В глубине, занимая всю ширину стены, стоит длинный прилавок, покрытый цинком; за ним возвышается широкоплечая высокая женщина с толстой шеей, расплюснутым лицом красного цвета и седоватыми волосами. Она размахивает громадным черпаком, необходимым придатком чугунного котла, в котором кипит черная похлебка. Это суп.
Перед прилавками — толпа. Где место едва–едва для одного, там их четверо. Каждый протягивает руки.
— Супу на цент!
Мегера окунает черпак в жидкость. Она знает с аптечной точностью, сколько можно дать на цент… Потом выливает суп в фаянсовую или оловянную посуду…
Жидкость густая, клейкая, чтоб лучше держалась в желудке. Но между заказом и исполнением его выполняется необходимая формальность.
— Давай звонкое! — говорит женщина. "Звонким" называются здесь деньги.
Кредита не существует. Сентиментальность — здесь понятие чуждое. Нет денег — нет и супа. Любимые клиенты получают, кроме супа, кость и улыбку, "о тоже после "звонкого".
За цент — одну ложку. За два цента — три ложки. Это тариф. Большая уступка делается оптовым покупателям. Три ложки составляют почти литр.
При желании вы можете очистить посуду до блеска. К чему ложная деликатность? Пальцы, язык — все годится! И надо торопиться, потому что сосед ждет посуду и не очень жаждет, чтоб ее осушали так тщательно…
После супа — надо выпить рюмочку чего–нибудь. Специальный напиток — терпентинная водка. Что это такое? Сейчас узнаете. Денатурат с перцем и с запахом минерального масла! Дна цента за кружку. Трое пьют в складчину одну: каждый — поровну.
Теперь надо покурить. По получении "звонкого", один из "официантов" берет глиняную трубку, цвет которой свидетельствует о долговременной службе. Чубук обкусан множеством зубов. "Официант" набивает трубку, придерживает отверстие грязным пальцем для более точной меры, потом сам закуривает, выпускает струю дыма и передает трубку изнывающему от нетерпения клиенту.

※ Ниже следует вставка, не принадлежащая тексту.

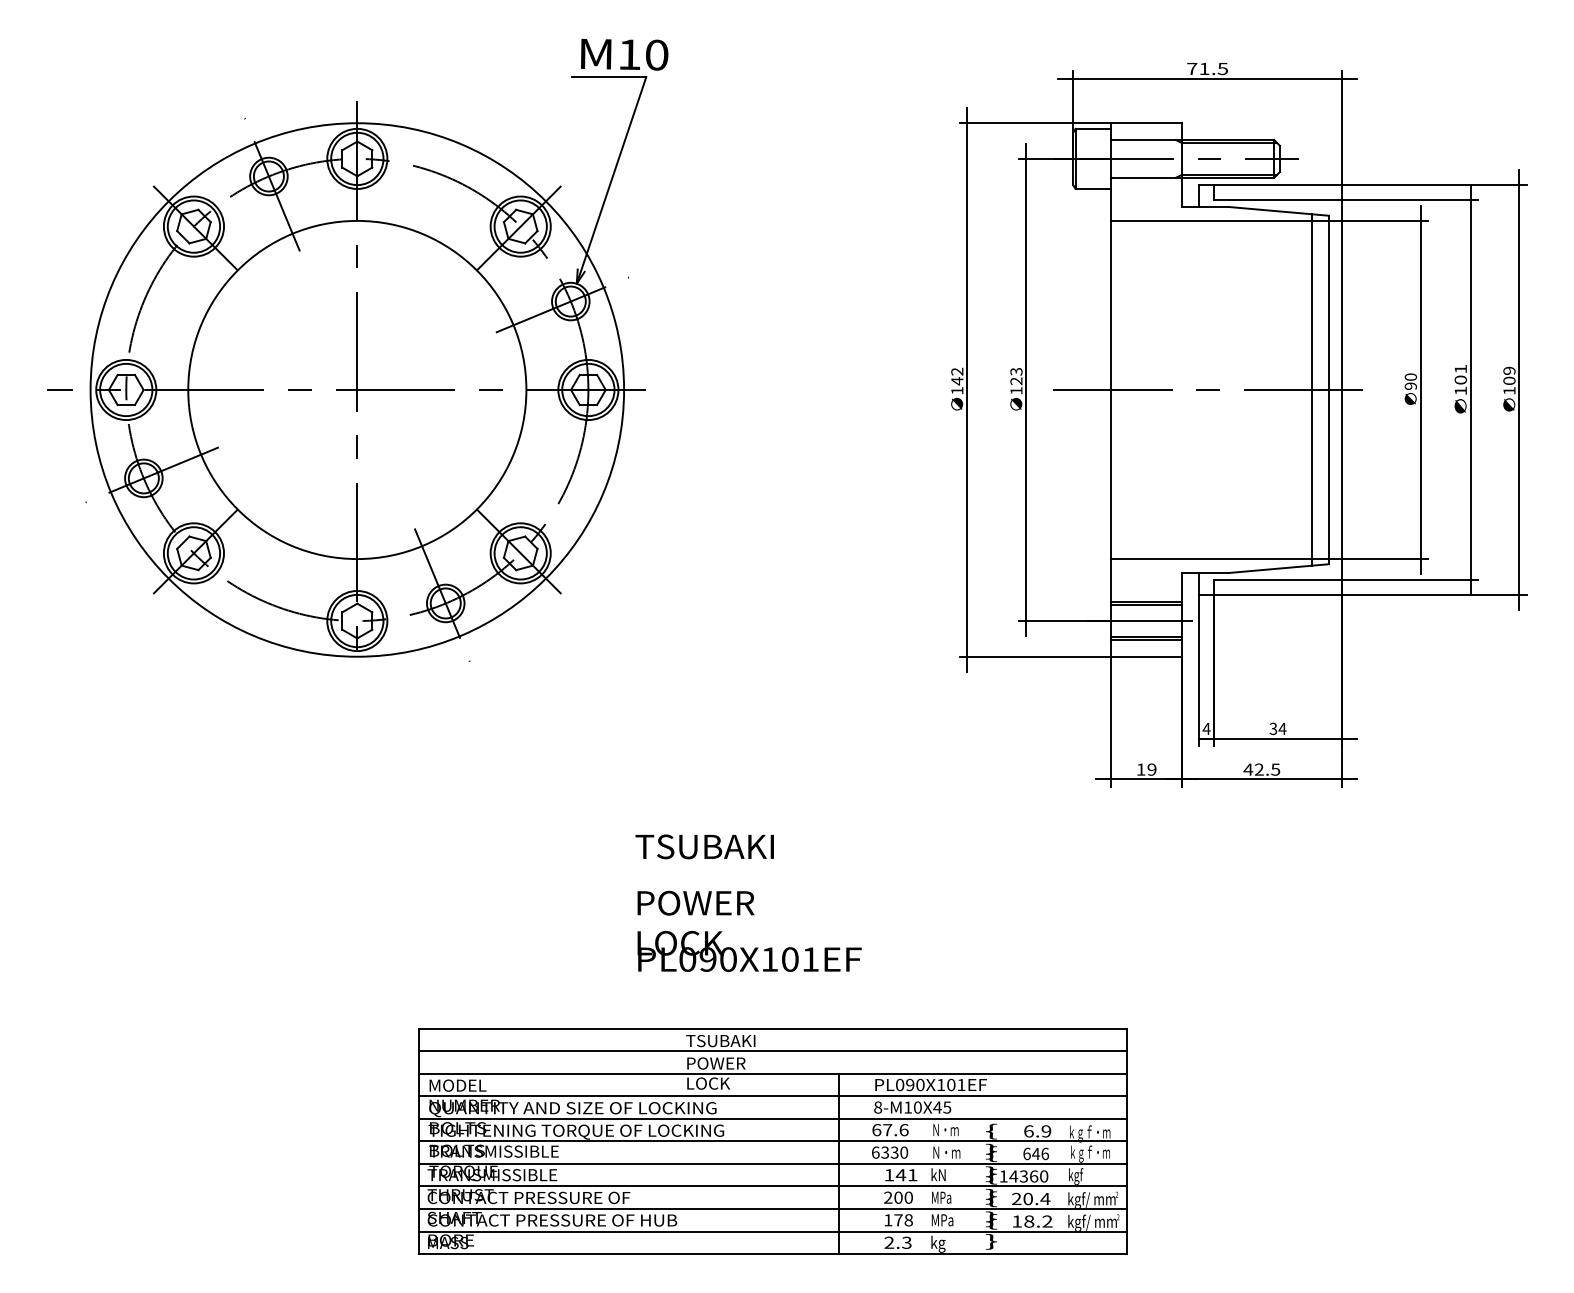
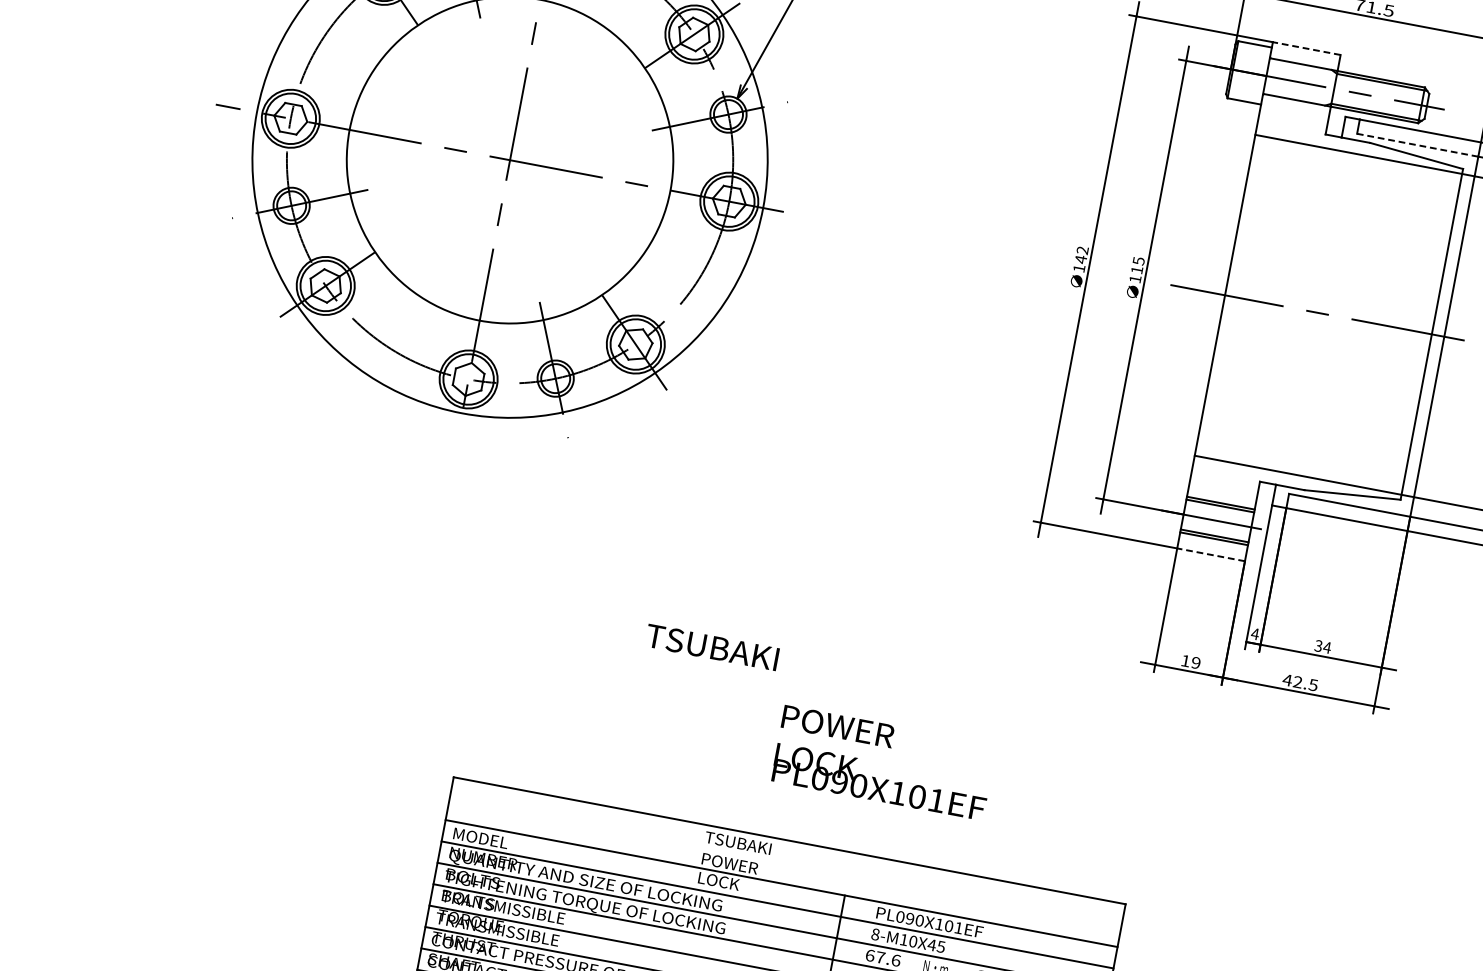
line: (1146, 123) -> (1306, 48), solid -> dashed
line: (1278, 200) -> (1418, 145), solid -> dashed
text: (1016, 376) -> (1137, 265), 123 -> 115
line: (1311, 389) -> (1415, 330), removed
line: (1146, 656) -> (1211, 554), solid -> dashed
text: (704, 846) -> (712, 647), moved
text: (749, 930) -> (883, 762), moved
line: (772, 1051) -> (785, 862), removed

Отходить от прилавка во время обслуживания запрещено. Иначе какая гарантия сохранности посуды, кружек или трубок?
А клиенты? Можно ли описывать то, что не имеет ни формы, ни цвета? Эти физиономии ужасны, оживлены ли они глупым смехом животной беспечности, или несут на себе отпечаток горя.
Одна лишь яркая черта — ненасытное желание, алчность. Все эти несчастные едят, как правило, один раз в день. Да еще как едят! Те, которые не приходят в суповое заведение, питаются луком, как те рабы, которые когда–то построили пирамиды.
Одежду описать нельзя. Это почти нагота, на которую наброшены лохмотья. Один нашел кусок старого войлочного ковра и прорезал в нем дырку для головы. Другой украл в гавани дырявый мешок — и устроил себе тунику, на которой можно прочитать черные буквы; "Coal Warehouse, No 178".